身長差のある私とおじさまではこの体勢はまるでおじさまが私を囲って逃げられなくさせているようで、こんな事は正直慣れっこだった筈なのにおじさまの妙に真剣な顔が私をそわそわとさせた。

「……俺にはもう、飽きちまいましたか」

「……、どういう意味かしら」

「新しい駒を手に入れたって聞きましたぜ」

「だから何の、んっ、」

何の事か分からず聞き返そうとした唇を塞がれて、言葉にならない声が鼻から抜けるように出て行く。おじさまが持っていた甘味処の紙袋ががさ、と耳障りな音を立てるのが聞こえた。

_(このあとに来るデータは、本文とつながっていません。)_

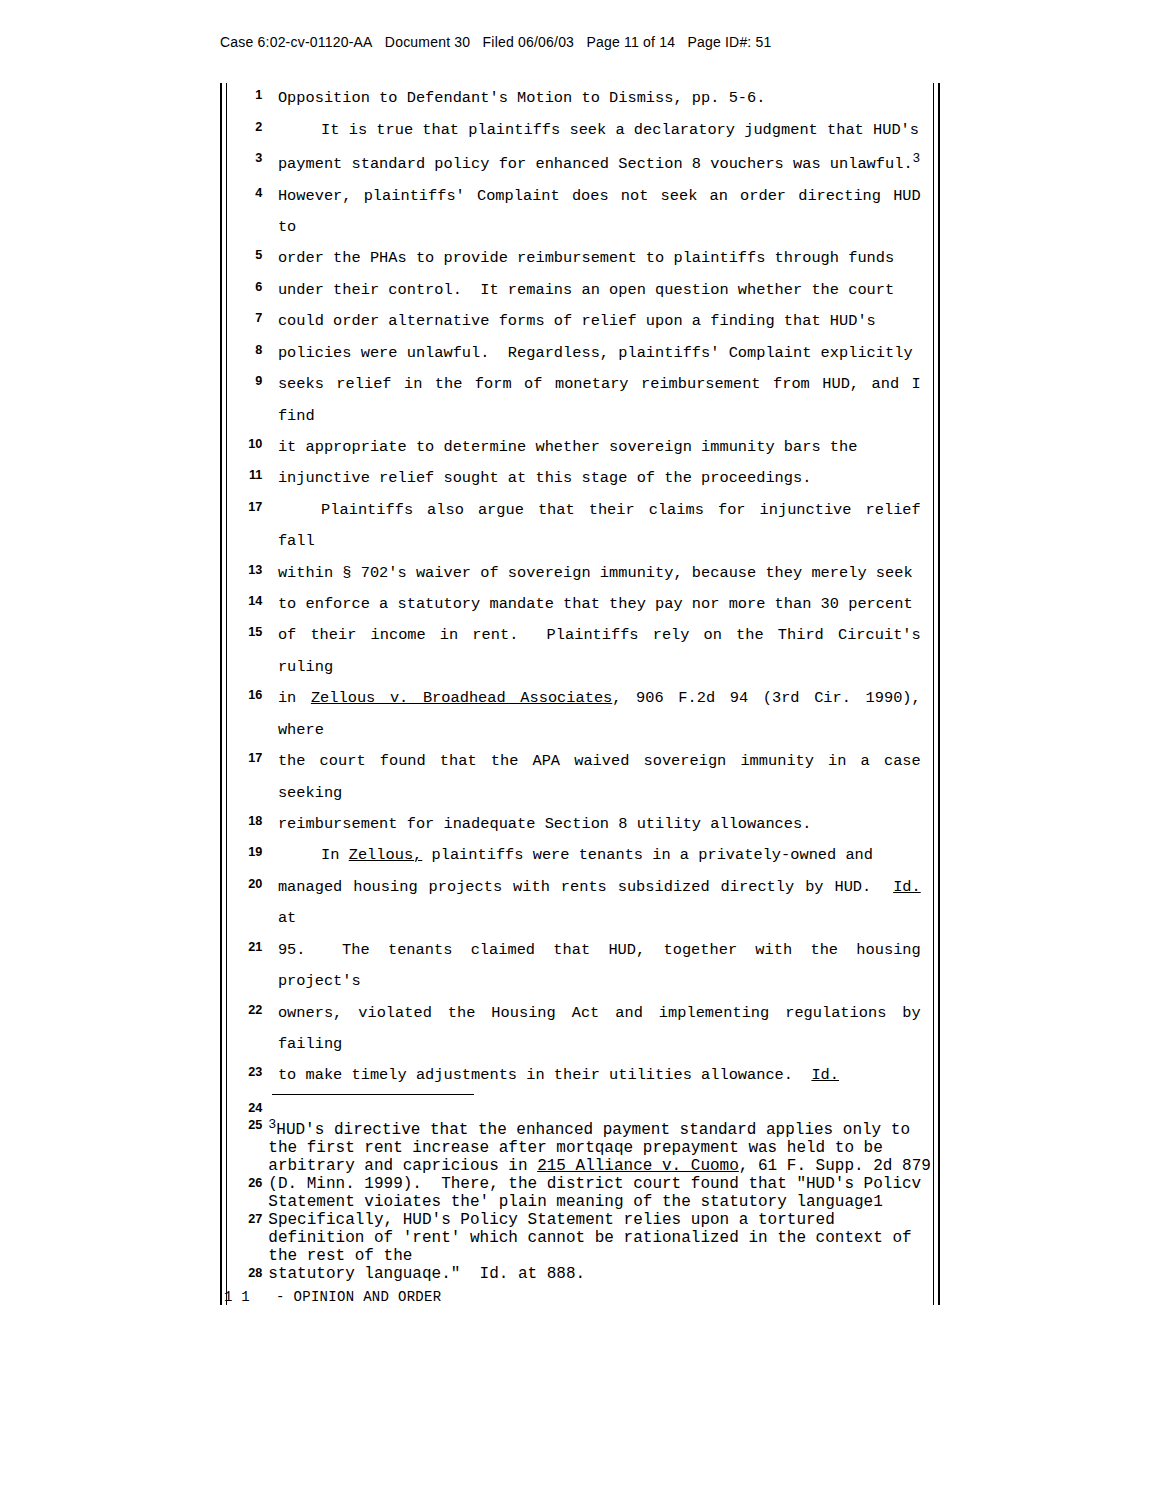Case 6:02-cv-01120-AA Document 30 Filed 06/06/03 Page 11 of 14 Page ID#: 51
| 1 | Opposition to Defendant's Motion to Dismiss, pp. 5-6. |
| 2 | It is true that plaintiffs seek a declaratory judgment that HUD's |
| 3 | payment standard policy for enhanced Section 8 vouchers was unlawful. 3 |
| 4 | However, plaintiffs' Complaint does not seek an order directing HUD to |
| 5 | order the PHAs to provide reimbursement to plaintiffs through funds |
| 6 | under their control. It remains an open question whether the court |
| 7 | could order alternative forms of relief upon a finding that HUD's |
| 8 | policies were unlawful. Regardless, plaintiffs' Complaint explicitly |
| 9 | seeks relief in the form of monetary reimbursement from HUD, and I find |
| 10 | it appropriate to determine whether sovereign immunity bars the |
| 11 | injunctive relief sought at this stage of the proceedings. |
| 17 | Plaintiffs also argue that their claims for injunctive relief fall |
| 13 | within § 702's waiver of sovereign immunity, because they merely seek |
| 14 | to enforce a statutory mandate that they pay nor more than 30 percent |
| 15 | of their income in rent. Plaintiffs rely on the Third Circuit's ruling |
| 16 | in Zellous v. Broadhead Associates , 906 F.2d 94 (3rd Cir. 1990), where |
| 17 | the court found that the APA waived sovereign immunity in a case seeking |
| 18 | reimbursement for inadequate Section 8 utility allowances. |
| 19 | In Zellous, plaintiffs were tenants in a privately-owned and |
| 20 | managed housing projects with rents subsidized directly by HUD. Id. at |
| 21 | 95. The tenants claimed that HUD, together with the housing project's |
| 22 | owners, violated the Housing Act and implementing regulations by failing |
| 23 | to make timely adjustments in their utilities allowance. Id. |
24
25
3HUD's directive that the enhanced payment standard applies only to the first rent increase after mortqaqe prepayment was held to be arbitrary and capricious in 215 Alliance v. Cuomo, 61 F. Supp. 2d 879
26
(D. Minn. 1999). There, the district court found that "HUD's Policv Statement vioiates the' plain meaning of the statutory language1
27
Specifically, HUD's Policy Statement relies upon a tortured definition of 'rent' which cannot be rationalized in the context of the rest of the
28
statutory languaqe." Id. at 888.
1 1 - OPINION AND ORDER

唇を食むような行為が何度か繰り返され、それから舌でなぞられる。今までにだって何度もしてきた行為だったのに、妙に背筋がざわついていつの間にかおじさまの身体に縋るように身を寄せていた。

「っ、おじさまったら、急にっ、」

「なあ、教えてくれませんかねえ。新しい駒の『具合』はどうなんだ?」

「だから何の……、駒?」

面白くなさそうな顔で唇を引き結ぶおじさまに記憶を辿ってみる。駒、とか、飽きた、とか。おじさまの言葉に思い当たる節といえば。

「もしかして百之助の事?」

「…………」

面白くなさそう顔がさらに険しくなったところを見ると当たりなのだろう。つまりおじさまは私に新しい駒、もとい愛人が出来たと思っている……?

「……ふ、」

「なまえ嬢?」

「ふふ、あは、あははははっ!」

いきなり笑い出した私に怪訝な表情をするおじさまが急に可愛らしく、愛おしく感じるのだから我ながら現金なものだ。

さて、この不貞腐れた私の愛人の機嫌をどう直そうか。